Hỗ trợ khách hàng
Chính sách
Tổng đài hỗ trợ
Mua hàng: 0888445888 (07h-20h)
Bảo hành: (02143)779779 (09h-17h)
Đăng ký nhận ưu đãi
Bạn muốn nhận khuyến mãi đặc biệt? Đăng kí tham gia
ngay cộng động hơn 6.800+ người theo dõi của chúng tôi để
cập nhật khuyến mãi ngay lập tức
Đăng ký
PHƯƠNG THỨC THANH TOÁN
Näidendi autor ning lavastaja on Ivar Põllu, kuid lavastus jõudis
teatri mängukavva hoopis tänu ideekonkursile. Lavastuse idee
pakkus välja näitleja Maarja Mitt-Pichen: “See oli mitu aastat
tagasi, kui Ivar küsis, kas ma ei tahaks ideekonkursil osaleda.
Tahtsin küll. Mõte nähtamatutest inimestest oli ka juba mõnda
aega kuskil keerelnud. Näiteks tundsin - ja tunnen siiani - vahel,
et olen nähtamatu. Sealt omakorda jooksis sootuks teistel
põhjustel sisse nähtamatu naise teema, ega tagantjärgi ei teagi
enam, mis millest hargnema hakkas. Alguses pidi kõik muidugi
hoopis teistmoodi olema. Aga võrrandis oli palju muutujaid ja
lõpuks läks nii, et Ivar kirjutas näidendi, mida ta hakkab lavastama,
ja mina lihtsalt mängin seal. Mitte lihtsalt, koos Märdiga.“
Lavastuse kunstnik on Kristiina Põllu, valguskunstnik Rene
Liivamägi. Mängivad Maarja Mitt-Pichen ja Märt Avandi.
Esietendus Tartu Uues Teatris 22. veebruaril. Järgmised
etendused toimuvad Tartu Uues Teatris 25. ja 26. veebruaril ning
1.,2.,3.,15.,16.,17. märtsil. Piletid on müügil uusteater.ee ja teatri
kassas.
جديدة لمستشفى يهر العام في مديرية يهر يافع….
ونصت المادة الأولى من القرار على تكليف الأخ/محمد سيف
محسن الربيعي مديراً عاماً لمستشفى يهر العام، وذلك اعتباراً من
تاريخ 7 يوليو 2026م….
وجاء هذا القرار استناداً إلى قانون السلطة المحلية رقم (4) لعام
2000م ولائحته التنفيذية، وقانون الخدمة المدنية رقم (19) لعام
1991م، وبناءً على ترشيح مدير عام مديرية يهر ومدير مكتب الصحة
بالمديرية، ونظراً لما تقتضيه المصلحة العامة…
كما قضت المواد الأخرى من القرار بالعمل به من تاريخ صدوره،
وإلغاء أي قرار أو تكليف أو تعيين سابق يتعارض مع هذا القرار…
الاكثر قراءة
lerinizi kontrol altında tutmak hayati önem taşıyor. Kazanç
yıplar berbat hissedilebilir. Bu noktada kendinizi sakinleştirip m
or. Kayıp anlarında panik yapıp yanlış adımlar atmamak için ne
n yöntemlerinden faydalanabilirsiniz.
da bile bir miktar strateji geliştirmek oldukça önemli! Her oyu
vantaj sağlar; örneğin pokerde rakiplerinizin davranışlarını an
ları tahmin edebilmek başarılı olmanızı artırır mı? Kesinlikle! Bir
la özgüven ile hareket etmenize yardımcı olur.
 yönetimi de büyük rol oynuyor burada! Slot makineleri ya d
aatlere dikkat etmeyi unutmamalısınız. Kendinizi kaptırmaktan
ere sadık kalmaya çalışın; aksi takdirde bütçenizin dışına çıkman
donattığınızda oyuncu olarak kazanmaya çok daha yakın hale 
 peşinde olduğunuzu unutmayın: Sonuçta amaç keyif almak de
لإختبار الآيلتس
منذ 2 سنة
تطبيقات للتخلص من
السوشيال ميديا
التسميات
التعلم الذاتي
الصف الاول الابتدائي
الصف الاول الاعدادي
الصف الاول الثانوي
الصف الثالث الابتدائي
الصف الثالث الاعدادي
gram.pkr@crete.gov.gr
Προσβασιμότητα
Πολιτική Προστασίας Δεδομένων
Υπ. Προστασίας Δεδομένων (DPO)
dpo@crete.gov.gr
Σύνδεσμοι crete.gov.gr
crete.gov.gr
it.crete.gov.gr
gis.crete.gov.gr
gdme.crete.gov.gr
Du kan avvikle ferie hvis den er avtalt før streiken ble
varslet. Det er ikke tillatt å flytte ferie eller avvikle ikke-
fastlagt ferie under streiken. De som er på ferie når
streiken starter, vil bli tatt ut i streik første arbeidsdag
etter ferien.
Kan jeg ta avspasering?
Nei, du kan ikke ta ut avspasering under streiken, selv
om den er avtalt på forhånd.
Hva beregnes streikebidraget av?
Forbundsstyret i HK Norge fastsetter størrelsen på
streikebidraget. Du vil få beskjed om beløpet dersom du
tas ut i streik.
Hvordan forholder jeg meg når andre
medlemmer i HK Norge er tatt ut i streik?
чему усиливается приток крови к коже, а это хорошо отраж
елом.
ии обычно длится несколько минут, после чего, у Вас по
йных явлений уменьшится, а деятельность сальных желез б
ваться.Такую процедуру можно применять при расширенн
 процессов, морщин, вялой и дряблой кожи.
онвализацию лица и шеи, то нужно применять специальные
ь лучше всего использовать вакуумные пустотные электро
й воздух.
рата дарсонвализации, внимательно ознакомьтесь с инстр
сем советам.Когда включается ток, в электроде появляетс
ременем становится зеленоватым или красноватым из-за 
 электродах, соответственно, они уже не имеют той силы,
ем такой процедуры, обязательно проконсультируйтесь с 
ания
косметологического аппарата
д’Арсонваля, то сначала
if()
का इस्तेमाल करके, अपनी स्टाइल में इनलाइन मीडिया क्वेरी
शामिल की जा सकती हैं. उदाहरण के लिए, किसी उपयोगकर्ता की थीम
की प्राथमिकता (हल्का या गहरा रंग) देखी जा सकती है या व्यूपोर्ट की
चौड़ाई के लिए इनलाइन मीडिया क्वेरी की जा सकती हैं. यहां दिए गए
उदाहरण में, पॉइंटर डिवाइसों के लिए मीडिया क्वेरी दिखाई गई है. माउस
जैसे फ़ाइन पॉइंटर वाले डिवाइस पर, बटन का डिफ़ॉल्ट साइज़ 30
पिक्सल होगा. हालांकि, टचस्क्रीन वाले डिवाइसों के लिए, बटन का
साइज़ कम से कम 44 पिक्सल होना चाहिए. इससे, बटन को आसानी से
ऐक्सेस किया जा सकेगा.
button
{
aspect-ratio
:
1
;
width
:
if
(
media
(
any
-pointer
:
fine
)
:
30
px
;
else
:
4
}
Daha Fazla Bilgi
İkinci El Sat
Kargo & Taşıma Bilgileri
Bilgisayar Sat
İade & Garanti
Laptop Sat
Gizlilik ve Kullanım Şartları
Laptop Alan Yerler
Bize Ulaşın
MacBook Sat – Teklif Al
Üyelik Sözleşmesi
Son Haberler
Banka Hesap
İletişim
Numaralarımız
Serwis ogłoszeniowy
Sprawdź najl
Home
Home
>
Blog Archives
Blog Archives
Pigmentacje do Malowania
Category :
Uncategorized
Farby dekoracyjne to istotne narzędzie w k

----

Directions:
From the data above, output every line exactly.

Solution to the problem:
Hỗ trợ khách hàng
Chính sách
Tổng đài hỗ trợ
Mua hàng: 0888445888 (07h-20h)
Bảo hành: (02143)779779 (09h-17h)
Đăng ký nhận ưu đãi
Bạn muốn nhận khuyến mãi đặc biệt? Đăng kí tham gia
ngay cộng động hơn 6.800+ người theo dõi của chúng tôi để
cập nhật khuyến mãi ngay lập tức
Đăng ký
PHƯƠNG THỨC THANH TOÁN
Näidendi autor ning lavastaja on Ivar Põllu, kuid lavastus jõudis
teatri mängukavva hoopis tänu ideekonkursile. Lavastuse idee
pakkus välja näitleja Maarja Mitt-Pichen: “See oli mitu aastat
tagasi, kui Ivar küsis, kas ma ei tahaks ideekonkursil osaleda.
Tahtsin küll. Mõte nähtamatutest inimestest oli ka juba mõnda
aega kuskil keerelnud. Näiteks tundsin - ja tunnen siiani - vahel,
et olen nähtamatu. Sealt omakorda jooksis sootuks teistel
põhjustel sisse nähtamatu naise teema, ega tagantjärgi ei teagi
enam, mis millest hargnema hakkas. Alguses pidi kõik muidugi
hoopis teistmoodi olema. Aga võrrandis oli palju muutujaid ja
lõpuks läks nii, et Ivar kirjutas näidendi, mida ta hakkab lavastama,
ja mina lihtsalt mängin seal. Mitte lihtsalt, koos Märdiga.“
Lavastuse kunstnik on Kristiina Põllu, valguskunstnik Rene
Liivamägi. Mängivad Maarja Mitt-Pichen ja Märt Avandi.
Esietendus Tartu Uues Teatris 22. veebruaril. Järgmised
etendused toimuvad Tartu Uues Teatris 25. ja 26. veebruaril ning
1.,2.,3.,15.,16.,17. märtsil. Piletid on müügil uusteater.ee ja teatri
kassas.
جديدة لمستشفى يهر العام في مديرية يهر يافع….
ونصت المادة الأولى من القرار على تكليف الأخ/محمد سيف
محسن الربيعي مديراً عاماً لمستشفى يهر العام، وذلك اعتباراً من
تاريخ 7 يوليو 2026م….
وجاء هذا القرار استناداً إلى قانون السلطة المحلية رقم (4) لعام
2000م ولائحته التنفيذية، وقانون الخدمة المدنية رقم (19) لعام
1991م، وبناءً على ترشيح مدير عام مديرية يهر ومدير مكتب الصحة
بالمديرية، ونظراً لما تقتضيه المصلحة العامة…
كما قضت المواد الأخرى من القرار بالعمل به من تاريخ صدوره،
وإلغاء أي قرار أو تكليف أو تعيين سابق يتعارض مع هذا القرار…
الاكثر قراءة
lerinizi kontrol altında tutmak hayati önem taşıyor. Kazanç
yıplar berbat hissedilebilir. Bu noktada kendinizi sakinleştirip m
or. Kayıp anlarında panik yapıp yanlış adımlar atmamak için ne
n yöntemlerinden faydalanabilirsiniz.
da bile bir miktar strateji geliştirmek oldukça önemli! Her oyu
vantaj sağlar; örneğin pokerde rakiplerinizin davranışlarını an
ları tahmin edebilmek başarılı olmanızı artırır mı? Kesinlikle! Bir
la özgüven ile hareket etmenize yardımcı olur.
 yönetimi de büyük rol oynuyor burada! Slot makineleri ya d
aatlere dikkat etmeyi unutmamalısınız. Kendinizi kaptırmaktan
ere sadık kalmaya çalışın; aksi takdirde bütçenizin dışına çıkman
donattığınızda oyuncu olarak kazanmaya çok daha yakın hale 
 peşinde olduğunuzu unutmayın: Sonuçta amaç keyif almak de
لإختبار الآيلتس
منذ 2 سنة
تطبيقات للتخلص من
السوشيال ميديا
التسميات
التعلم الذاتي
الصف الاول الابتدائي
الصف الاول الاعدادي
الصف الاول الثانوي
الصف الثالث الابتدائي
الصف الثالث الاعدادي
gram.pkr@crete.gov.gr
Προσβασιμότητα
Πολιτική Προστασίας Δεδομένων
Υπ. Προστασίας Δεδομένων (DPO)
dpo@crete.gov.gr
Σύνδεσμοι crete.gov.gr
crete.gov.gr
it.crete.gov.gr
gis.crete.gov.gr
gdme.crete.gov.gr
Du kan avvikle ferie hvis den er avtalt før streiken ble
varslet. Det er ikke tillatt å flytte ferie eller avvikle ikke-
fastlagt ferie under streiken. De som er på ferie når
streiken starter, vil bli tatt ut i streik første arbeidsdag
etter ferien.
Kan jeg ta avspasering?
Nei, du kan ikke ta ut avspasering under streiken, selv
om den er avtalt på forhånd.
Hva beregnes streikebidraget av?
Forbundsstyret i HK Norge fastsetter størrelsen på
streikebidraget. Du vil få beskjed om beløpet dersom du
tas ut i streik.
Hvordan forholder jeg meg når andre
medlemmer i HK Norge er tatt ut i streik?
чему усиливается приток крови к коже, а это хорошо отраж
елом.
ии обычно длится несколько минут, после чего, у Вас по
йных явлений уменьшится, а деятельность сальных желез б
ваться.Такую процедуру можно применять при расширенн
 процессов, морщин, вялой и дряблой кожи.
онвализацию лица и шеи, то нужно применять специальные
ь лучше всего использовать вакуумные пустотные электро
й воздух.
рата дарсонвализации, внимательно ознакомьтесь с инстр
сем советам.Когда включается ток, в электроде появляетс
ременем становится зеленоватым или красноватым из-за 
 электродах, соответственно, они уже не имеют той силы,
ем такой процедуры, обязательно проконсультируйтесь с 
ания
косметологического аппарата
д’Арсонваля, то сначала
if()
का इस्तेमाल करके, अपनी स्टाइल में इनलाइन मीडिया क्वेरी
शामिल की जा सकती हैं. उदाहरण के लिए, किसी उपयोगकर्ता की थीम
की प्राथमिकता (हल्का या गहरा रंग) देखी जा सकती है या व्यूपोर्ट की
चौड़ाई के लिए इनलाइन मीडिया क्वेरी की जा सकती हैं. यहां दिए गए
उदाहरण में, पॉइंटर डिवाइसों के लिए मीडिया क्वेरी दिखाई गई है. माउस
जैसे फ़ाइन पॉइंटर वाले डिवाइस पर, बटन का डिफ़ॉल्ट साइज़ 30
पिक्सल होगा. हालांकि, टचस्क्रीन वाले डिवाइसों के लिए, बटन का
साइज़ कम से कम 44 पिक्सल होना चाहिए. इससे, बटन को आसानी से
ऐक्सेस किया जा सकेगा.
button
{
aspect-ratio
:
1
;
width
:
if
(
media
(
any
-pointer
:
fine
)
:
30
px
;
else
:
4
}
Daha Fazla Bilgi
İkinci El Sat
Kargo & Taşıma Bilgileri
Bilgisayar Sat
İade & Garanti
Laptop Sat
Gizlilik ve Kullanım Şartları
Laptop Alan Yerler
Bize Ulaşın
MacBook Sat – Teklif Al
Üyelik Sözleşmesi
Son Haberler
Banka Hesap
İletişim
Numaralarımız
Serwis ogłoszeniowy
Sprawdź najl
Home
Home
>
Blog Archives
Blog Archives
Pigmentacje do Malowania
Category :
Uncategorized
Farby dekoracyjne to istotne narzędzie w k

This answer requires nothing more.